We’ve taken advantage of the variety of entrepreneurial resources that Kellogg has to offer in building Rora, such as The Garage’s summer accelerator program, Jumpstart. Jumpstart is a 10-week long pre-accelerator incubator where 10 startup teams from across Northwestern come together to advance their startups, backed with support from the university through dedicated programing, funding and mentorship.
Every day during Jumpstart, we had programming led by incredible founders, operators, professors and mentors covering everything from financial modeling and accounting to brand strategy, investor pitching and live testing.
The Garage’s maker space also gave us the ability to test and iterate on physical components like packaging and bottle design before we had the capital to do it professionally. We 3D-printed packaging mockups and designed early labels, which we used alongside our in-house formulation to bring Rora to life at Demo Day, Jumpstart’s pitch competition, of which we were lucky enough to win first place.
Finding insight and inspiration overseas
After Jumpstart, we took advantage of the Levy Inspiration Grant, a program that enables Kellogg students to travel anywhere in the world to pursue their entrepreneurial ideas, whether through conducting ethnographic research, meeting with customers, or consulting industry experts. We chose South Korea for its leadership in skincare innovation and cultural emphasis on wellness across life stages.
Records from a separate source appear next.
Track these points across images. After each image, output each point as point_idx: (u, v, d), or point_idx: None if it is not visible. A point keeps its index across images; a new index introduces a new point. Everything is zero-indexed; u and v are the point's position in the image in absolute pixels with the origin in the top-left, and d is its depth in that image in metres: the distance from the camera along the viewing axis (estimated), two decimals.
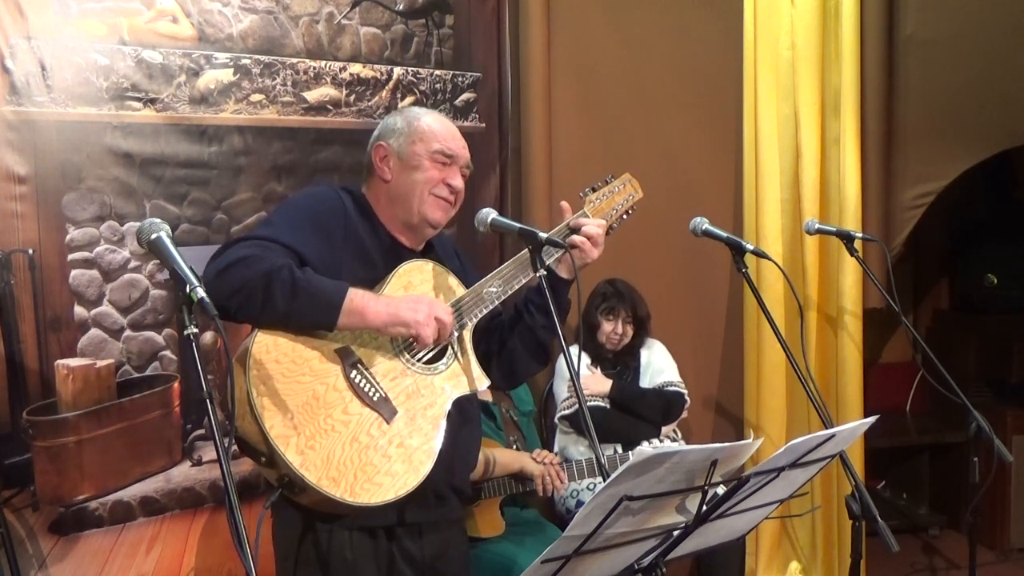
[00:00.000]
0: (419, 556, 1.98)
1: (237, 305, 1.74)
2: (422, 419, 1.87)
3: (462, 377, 1.95)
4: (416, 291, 1.94)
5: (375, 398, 1.83)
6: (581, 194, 2.13)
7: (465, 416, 1.99)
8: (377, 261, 1.94)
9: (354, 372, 1.82)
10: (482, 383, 1.98)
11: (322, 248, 1.86)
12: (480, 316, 1.97)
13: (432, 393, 1.90)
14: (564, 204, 2.09)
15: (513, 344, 2.06)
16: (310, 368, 1.79)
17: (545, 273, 1.87)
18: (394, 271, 1.93)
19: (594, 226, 2.02)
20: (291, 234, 1.83)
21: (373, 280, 1.92)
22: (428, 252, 2.06)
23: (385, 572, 1.94)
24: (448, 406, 1.91)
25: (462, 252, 2.19)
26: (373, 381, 1.84)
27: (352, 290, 1.79)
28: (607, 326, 3.21)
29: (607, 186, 2.17)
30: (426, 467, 1.84)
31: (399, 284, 1.92)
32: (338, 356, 1.82)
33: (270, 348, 1.76)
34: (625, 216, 2.20)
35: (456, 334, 1.95)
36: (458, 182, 1.98)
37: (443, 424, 1.89)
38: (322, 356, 1.81)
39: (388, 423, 1.83)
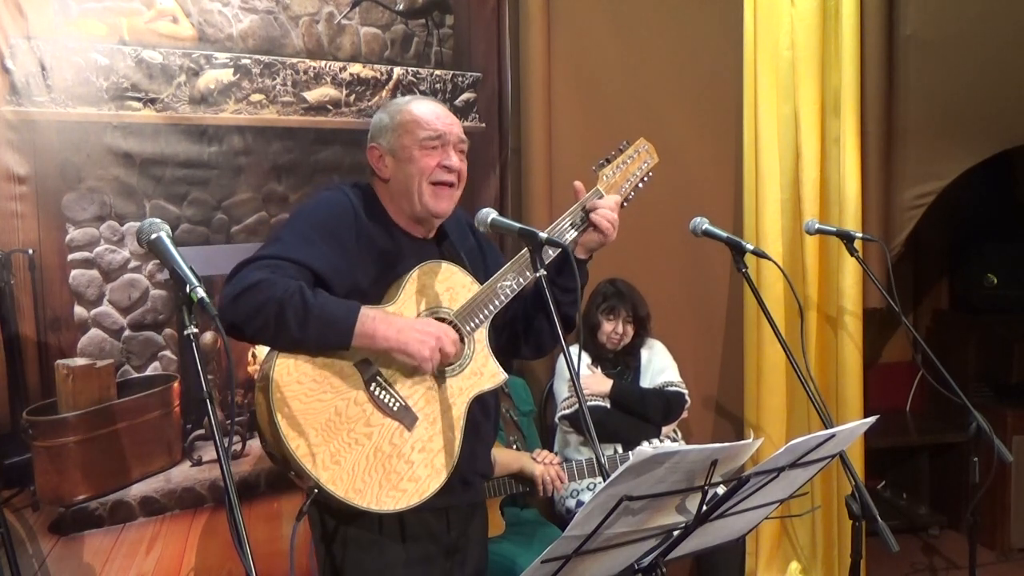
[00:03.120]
0: (445, 537, 2.03)
1: (253, 332, 1.78)
2: (442, 422, 1.91)
3: (479, 376, 1.97)
4: (430, 294, 1.95)
5: (395, 408, 1.87)
6: (594, 168, 2.12)
7: (484, 407, 2.03)
8: (392, 259, 1.95)
9: (373, 384, 1.86)
10: (498, 379, 2.00)
11: (335, 258, 1.86)
12: (495, 312, 1.98)
13: (451, 395, 1.93)
14: (578, 184, 2.09)
15: (539, 323, 2.10)
16: (331, 385, 1.82)
17: (545, 273, 1.87)
18: (408, 275, 1.93)
19: (607, 208, 2.03)
20: (302, 249, 1.84)
21: (390, 279, 1.93)
22: (442, 240, 2.07)
23: (413, 551, 1.98)
24: (466, 406, 1.94)
25: (478, 229, 2.16)
26: (392, 391, 1.87)
27: (363, 312, 1.80)
28: (608, 326, 3.20)
29: (621, 155, 2.15)
30: (448, 468, 1.90)
31: (413, 289, 1.94)
32: (357, 370, 1.85)
33: (291, 369, 1.79)
34: (641, 184, 2.18)
35: (473, 334, 1.97)
36: (454, 161, 1.97)
37: (463, 424, 1.93)
38: (342, 372, 1.84)
39: (410, 430, 1.87)
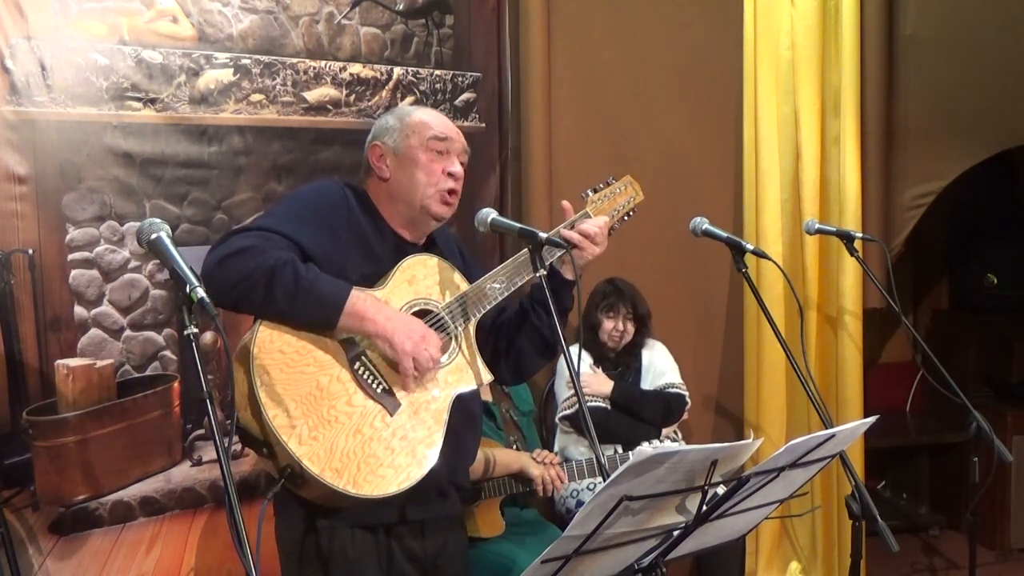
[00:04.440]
0: (421, 553, 1.99)
1: (237, 296, 1.75)
2: (425, 413, 1.88)
3: (465, 372, 1.96)
4: (420, 285, 1.95)
5: (379, 390, 1.84)
6: (583, 195, 2.14)
7: (467, 413, 2.00)
8: (380, 255, 1.95)
9: (358, 364, 1.83)
10: (485, 378, 1.99)
11: (324, 241, 1.86)
12: (483, 312, 1.98)
13: (435, 387, 1.90)
14: (566, 204, 2.10)
15: (520, 343, 2.08)
16: (314, 359, 1.79)
17: (545, 274, 1.88)
18: (398, 265, 1.93)
19: (593, 224, 2.03)
20: (293, 226, 1.83)
21: (377, 274, 1.92)
22: (431, 247, 2.06)
23: (387, 569, 1.95)
24: (451, 401, 1.92)
25: (466, 247, 2.19)
26: (377, 373, 1.85)
27: (355, 293, 1.79)
28: (608, 324, 3.20)
29: (608, 187, 2.18)
30: (429, 461, 1.85)
31: (403, 278, 1.93)
32: (342, 347, 1.83)
33: (274, 338, 1.76)
34: (626, 218, 2.21)
35: (460, 330, 1.96)
36: (457, 168, 1.98)
37: (446, 419, 1.90)
38: (326, 347, 1.81)
39: (391, 416, 1.83)
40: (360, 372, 1.83)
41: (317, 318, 1.78)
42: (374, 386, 1.84)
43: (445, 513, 2.04)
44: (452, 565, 2.07)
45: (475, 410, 2.07)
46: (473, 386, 1.97)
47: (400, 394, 1.86)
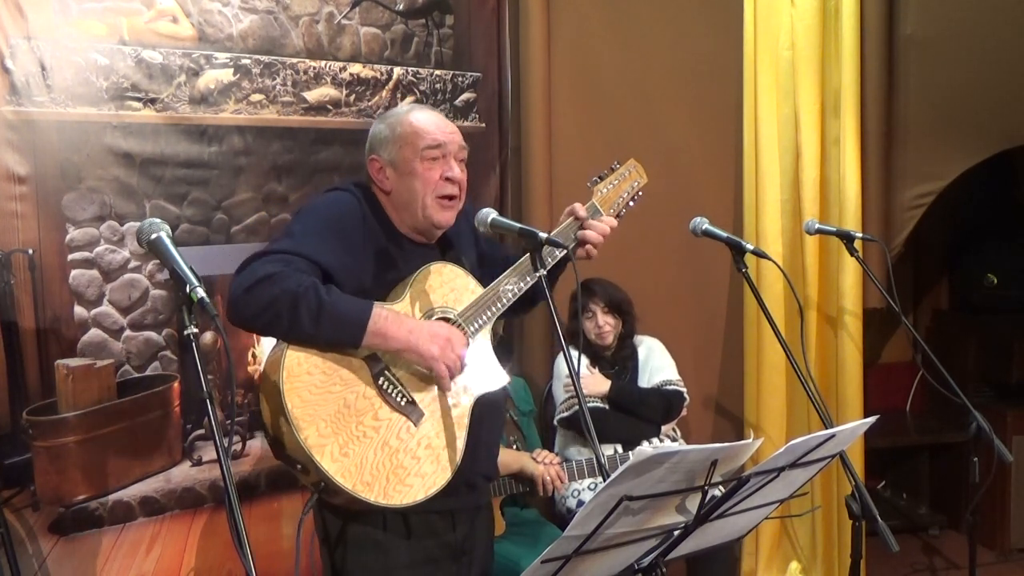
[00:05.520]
0: (451, 539, 2.04)
1: (264, 324, 1.79)
2: (448, 419, 1.93)
3: (483, 376, 1.99)
4: (436, 294, 1.97)
5: (402, 403, 1.87)
6: (589, 183, 2.18)
7: (489, 406, 2.03)
8: (396, 261, 1.97)
9: (381, 379, 1.87)
10: (502, 381, 2.02)
11: (343, 256, 1.88)
12: (498, 315, 2.00)
13: (455, 394, 1.95)
14: (577, 205, 2.13)
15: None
16: (340, 378, 1.83)
17: (545, 273, 1.89)
18: (413, 275, 1.95)
19: (598, 232, 2.08)
20: (313, 245, 1.85)
21: (394, 279, 1.95)
22: (446, 245, 2.08)
23: (418, 553, 1.99)
24: (471, 404, 1.96)
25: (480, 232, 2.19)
26: (400, 386, 1.88)
27: (376, 311, 1.81)
28: (588, 324, 3.18)
29: (613, 173, 2.21)
30: (454, 466, 1.91)
31: (419, 289, 1.95)
32: (366, 364, 1.86)
33: (302, 361, 1.80)
34: (632, 203, 2.24)
35: (478, 334, 1.98)
36: (456, 172, 1.98)
37: (467, 423, 1.94)
38: (351, 365, 1.85)
39: (416, 426, 1.88)
40: (384, 386, 1.86)
41: (342, 340, 1.81)
42: (398, 399, 1.87)
43: (473, 503, 2.10)
44: (480, 549, 2.12)
45: (496, 402, 2.09)
46: (492, 389, 2.01)
47: (423, 404, 1.90)
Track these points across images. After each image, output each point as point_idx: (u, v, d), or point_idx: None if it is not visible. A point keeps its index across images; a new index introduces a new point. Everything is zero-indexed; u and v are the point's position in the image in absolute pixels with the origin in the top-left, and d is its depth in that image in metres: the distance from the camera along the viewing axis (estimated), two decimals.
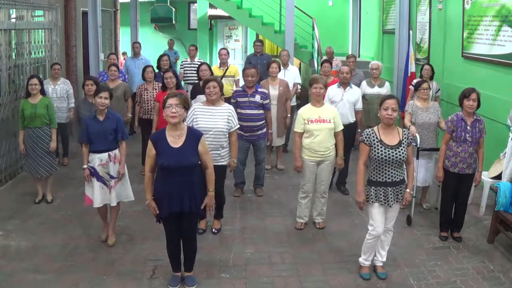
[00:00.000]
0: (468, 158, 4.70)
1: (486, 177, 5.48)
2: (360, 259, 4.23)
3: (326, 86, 4.97)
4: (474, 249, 4.71)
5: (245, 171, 6.14)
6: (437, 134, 5.54)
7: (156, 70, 7.33)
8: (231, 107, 4.93)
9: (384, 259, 4.23)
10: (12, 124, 6.56)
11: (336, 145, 4.99)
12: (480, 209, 5.54)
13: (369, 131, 4.01)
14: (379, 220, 4.04)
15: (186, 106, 3.81)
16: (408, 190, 4.08)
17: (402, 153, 3.92)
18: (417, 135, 5.23)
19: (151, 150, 3.77)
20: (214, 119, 4.69)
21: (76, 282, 4.08)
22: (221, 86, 4.85)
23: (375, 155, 3.94)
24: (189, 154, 3.73)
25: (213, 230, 5.04)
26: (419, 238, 4.94)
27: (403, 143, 3.95)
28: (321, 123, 4.87)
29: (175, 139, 3.74)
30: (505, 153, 5.14)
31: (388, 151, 3.90)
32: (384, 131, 3.98)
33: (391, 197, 3.97)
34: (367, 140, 3.98)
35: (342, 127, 5.01)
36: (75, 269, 4.29)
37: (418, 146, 5.23)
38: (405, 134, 3.99)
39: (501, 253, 4.62)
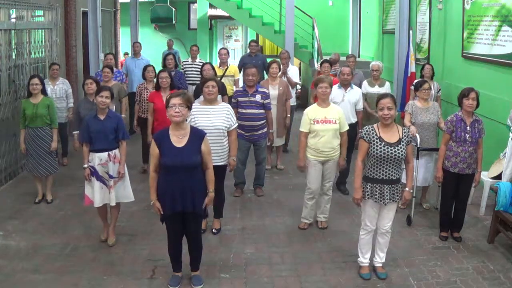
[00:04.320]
0: (468, 158, 4.70)
1: (486, 177, 5.48)
2: (359, 259, 4.24)
3: (331, 86, 4.99)
4: (474, 249, 4.71)
5: (245, 171, 6.14)
6: (436, 134, 5.54)
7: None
8: (229, 105, 4.94)
9: (383, 260, 4.23)
10: (12, 124, 6.56)
11: (340, 145, 4.99)
12: (480, 209, 5.54)
13: (369, 128, 4.02)
14: (372, 216, 4.08)
15: (190, 106, 3.82)
16: (407, 189, 4.09)
17: (401, 151, 3.92)
18: (417, 135, 5.23)
19: (154, 149, 3.77)
20: (212, 118, 4.69)
21: (76, 282, 4.08)
22: (219, 86, 4.85)
23: (374, 152, 3.94)
24: (192, 153, 3.73)
25: (213, 230, 5.04)
26: (419, 238, 4.94)
27: (403, 141, 3.95)
28: (327, 123, 4.87)
29: (179, 139, 3.75)
30: (505, 153, 5.14)
31: (387, 148, 3.91)
32: (383, 129, 3.99)
33: (387, 195, 3.98)
34: (367, 137, 3.99)
35: (347, 128, 5.02)
36: (75, 269, 4.28)
37: (418, 146, 5.24)
38: (405, 132, 4.00)
39: (501, 253, 4.62)
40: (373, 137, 3.96)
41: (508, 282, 4.11)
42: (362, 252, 4.21)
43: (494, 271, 4.28)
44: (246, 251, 4.66)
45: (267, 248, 4.72)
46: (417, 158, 5.24)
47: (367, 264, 4.22)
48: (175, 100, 3.70)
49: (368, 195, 4.03)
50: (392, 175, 3.97)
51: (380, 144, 3.93)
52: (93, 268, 4.30)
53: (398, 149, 3.92)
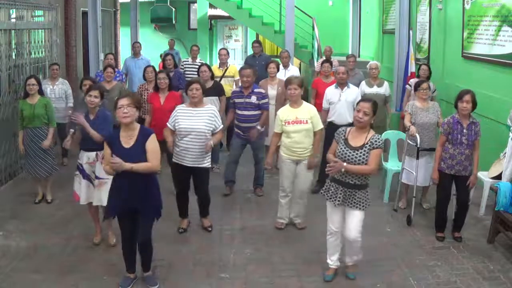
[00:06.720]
0: (464, 161, 4.70)
1: (486, 177, 5.48)
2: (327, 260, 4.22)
3: (300, 86, 4.94)
4: (474, 249, 4.71)
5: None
6: (436, 134, 5.54)
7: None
8: (214, 107, 4.98)
9: (351, 264, 4.17)
10: (12, 124, 6.56)
11: (312, 144, 4.98)
12: (480, 209, 5.54)
13: (342, 129, 4.03)
14: (333, 219, 4.06)
15: (138, 106, 3.83)
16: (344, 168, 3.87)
17: (361, 156, 3.83)
18: (417, 135, 5.23)
19: (106, 149, 3.82)
20: (195, 120, 4.73)
21: (76, 282, 4.09)
22: (204, 89, 4.88)
23: (337, 152, 3.96)
24: (138, 154, 3.72)
25: (208, 228, 5.06)
26: (419, 238, 4.94)
27: (366, 147, 3.85)
28: (298, 124, 4.87)
29: (127, 139, 3.77)
30: (505, 153, 5.14)
31: (348, 151, 3.88)
32: (354, 132, 3.95)
33: (340, 197, 3.92)
34: (336, 136, 4.02)
35: (321, 127, 5.00)
36: (75, 269, 4.29)
37: (418, 146, 5.23)
38: (372, 139, 3.86)
39: (501, 253, 4.62)
40: (341, 138, 3.97)
41: (508, 282, 4.11)
42: (329, 254, 4.18)
43: (494, 271, 4.29)
44: (246, 251, 4.66)
45: (267, 248, 4.72)
46: (417, 158, 5.25)
47: (333, 266, 4.18)
48: (123, 101, 3.72)
49: (325, 192, 4.05)
50: (348, 178, 3.89)
51: (343, 146, 3.92)
52: (93, 268, 4.30)
53: (358, 154, 3.85)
We used our time in South Korea to dive deep into the wellness ecosystem, with three specific goals in mind: understand what it takes to manufacture Over-the-Counter (OTC) skincare products, explore how packaging design influences consumer behavior and study how brands break through in saturated markets using science-backed storytelling.
We learned that manufacturers often lead the research and development (R&D) process themselves, developing and proposing new formulations to brands rather than the other way around. We also saw how these one-stop shops are increasingly serving global clients, highlighting a shift in how wellness products are being developed and scaled.
We came in focused on product development but left thinking more expansively about the role Rora could play in reshaping vulvar care as a category. Our overseas trek also taught us something fundamental about growing a venture: cast a wide net in the types of meetings and experiences you want. We returned more confident in our vision for Rora and more inspired to bring the same level of care, science and design to vulvar wellness that we saw embedded in Korea’s skincare ecosystem.
Finding support among Zell Fellows
Neha was also selected as a Zell Fellow, a competitive, year-long venture accelerator for student founders. The program has been instrumental in helping us pressure-test our business model and think critically about how to launch a consumer health brand in a space where education, trust and stigma all intersect.
As part of the program, each fellow is paired with a personal advisory board of seasoned entrepreneurs, operators and investors who offer individualized mentorship throughout the year. Even more, Zell surrounded us with a community of bold, mission-driven founders who understand the rollercoaster of entrepreneurship and make you braver just by standing beside them.
We’ve also had the chance to connect with the Sam Zell EGI team, adding a deeper sense of legacy and support behind what we’re building. It provided strategic support and funding for Rora, while also creating space for Neha to reflect on her leadership style, personal growth and what it really takes to build something from the ground up. It is that rare mix of practical advice, personal mentorship and true camaraderie – and it has made all the difference.